Task inputs ▸
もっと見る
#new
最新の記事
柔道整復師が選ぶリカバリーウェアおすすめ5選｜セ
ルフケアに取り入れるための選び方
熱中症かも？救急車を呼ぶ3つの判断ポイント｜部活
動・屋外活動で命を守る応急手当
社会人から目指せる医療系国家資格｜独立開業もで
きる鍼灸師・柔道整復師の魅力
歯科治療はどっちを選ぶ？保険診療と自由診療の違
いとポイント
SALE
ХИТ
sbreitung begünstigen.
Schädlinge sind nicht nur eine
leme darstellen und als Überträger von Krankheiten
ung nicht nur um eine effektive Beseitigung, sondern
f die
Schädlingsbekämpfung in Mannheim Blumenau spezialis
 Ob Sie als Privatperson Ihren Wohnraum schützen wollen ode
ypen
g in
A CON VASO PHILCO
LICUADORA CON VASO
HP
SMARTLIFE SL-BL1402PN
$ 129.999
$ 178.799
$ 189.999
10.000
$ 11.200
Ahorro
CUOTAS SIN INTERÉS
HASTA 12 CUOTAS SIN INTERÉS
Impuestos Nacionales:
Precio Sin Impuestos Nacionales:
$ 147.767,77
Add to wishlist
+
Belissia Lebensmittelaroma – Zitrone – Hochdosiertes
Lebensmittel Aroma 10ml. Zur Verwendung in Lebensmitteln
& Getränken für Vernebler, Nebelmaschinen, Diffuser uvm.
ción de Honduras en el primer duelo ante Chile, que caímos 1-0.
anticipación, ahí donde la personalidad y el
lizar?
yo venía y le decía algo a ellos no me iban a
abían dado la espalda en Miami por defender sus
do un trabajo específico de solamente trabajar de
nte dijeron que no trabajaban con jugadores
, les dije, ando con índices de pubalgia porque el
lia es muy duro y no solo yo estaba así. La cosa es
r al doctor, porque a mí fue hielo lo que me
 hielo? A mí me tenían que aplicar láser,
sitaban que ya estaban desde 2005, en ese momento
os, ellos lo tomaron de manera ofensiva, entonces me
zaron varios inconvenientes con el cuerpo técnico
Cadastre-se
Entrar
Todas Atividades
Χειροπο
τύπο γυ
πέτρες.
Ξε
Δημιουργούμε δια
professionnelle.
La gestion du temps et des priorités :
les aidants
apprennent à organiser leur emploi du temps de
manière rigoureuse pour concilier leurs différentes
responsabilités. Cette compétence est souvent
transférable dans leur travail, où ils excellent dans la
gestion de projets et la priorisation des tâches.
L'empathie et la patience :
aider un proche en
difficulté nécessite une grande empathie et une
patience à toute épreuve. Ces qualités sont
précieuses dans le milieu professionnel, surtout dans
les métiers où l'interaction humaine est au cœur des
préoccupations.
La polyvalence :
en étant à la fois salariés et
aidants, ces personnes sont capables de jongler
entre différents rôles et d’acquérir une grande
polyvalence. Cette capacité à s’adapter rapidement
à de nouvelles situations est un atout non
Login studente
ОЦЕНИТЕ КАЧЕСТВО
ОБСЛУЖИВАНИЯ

Work order ▸ Reproduce the text of every record above line for line, keeping each character and line break unchanged.

Written solution ▸
もっと見る
#new
最新の記事
柔道整復師が選ぶリカバリーウェアおすすめ5選｜セ
ルフケアに取り入れるための選び方
熱中症かも？救急車を呼ぶ3つの判断ポイント｜部活
動・屋外活動で命を守る応急手当
社会人から目指せる医療系国家資格｜独立開業もで
きる鍼灸師・柔道整復師の魅力
歯科治療はどっちを選ぶ？保険診療と自由診療の違
いとポイント
SALE
ХИТ
sbreitung begünstigen.
Schädlinge sind nicht nur eine
leme darstellen und als Überträger von Krankheiten
ung nicht nur um eine effektive Beseitigung, sondern
f die
Schädlingsbekämpfung in Mannheim Blumenau spezialis
 Ob Sie als Privatperson Ihren Wohnraum schützen wollen ode
ypen
g in
A CON VASO PHILCO
LICUADORA CON VASO
HP
SMARTLIFE SL-BL1402PN
$ 129.999
$ 178.799
$ 189.999
10.000
$ 11.200
Ahorro
CUOTAS SIN INTERÉS
HASTA 12 CUOTAS SIN INTERÉS
Impuestos Nacionales:
Precio Sin Impuestos Nacionales:
$ 147.767,77
Add to wishlist
+
Belissia Lebensmittelaroma – Zitrone – Hochdosiertes
Lebensmittel Aroma 10ml. Zur Verwendung in Lebensmitteln
& Getränken für Vernebler, Nebelmaschinen, Diffuser uvm.
ción de Honduras en el primer duelo ante Chile, que caímos 1-0.
anticipación, ahí donde la personalidad y el
lizar?
yo venía y le decía algo a ellos no me iban a
abían dado la espalda en Miami por defender sus
do un trabajo específico de solamente trabajar de
nte dijeron que no trabajaban con jugadores
, les dije, ando con índices de pubalgia porque el
lia es muy duro y no solo yo estaba así. La cosa es
r al doctor, porque a mí fue hielo lo que me
 hielo? A mí me tenían que aplicar láser,
sitaban que ya estaban desde 2005, en ese momento
os, ellos lo tomaron de manera ofensiva, entonces me
zaron varios inconvenientes con el cuerpo técnico
Cadastre-se
Entrar
Todas Atividades
Χειροπο
τύπο γυ
πέτρες.
Ξε
Δημιουργούμε δια
professionnelle.
La gestion du temps et des priorités :
les aidants
apprennent à organiser leur emploi du temps de
manière rigoureuse pour concilier leurs différentes
responsabilités. Cette compétence est souvent
transférable dans leur travail, où ils excellent dans la
gestion de projets et la priorisation des tâches.
L'empathie et la patience :
aider un proche en
difficulté nécessite une grande empathie et une
patience à toute épreuve. Ces qualités sont
précieuses dans le milieu professionnel, surtout dans
les métiers où l'interaction humaine est au cœur des
préoccupations.
La polyvalence :
en étant à la fois salariés et
aidants, ces personnes sont capables de jongler
entre différents rôles et d’acquérir une grande
polyvalence. Cette capacité à s’adapter rapidement
à de nouvelles situations est un atout non
Login studente
ОЦЕНИТЕ КАЧЕСТВО
ОБСЛУЖИВАНИЯ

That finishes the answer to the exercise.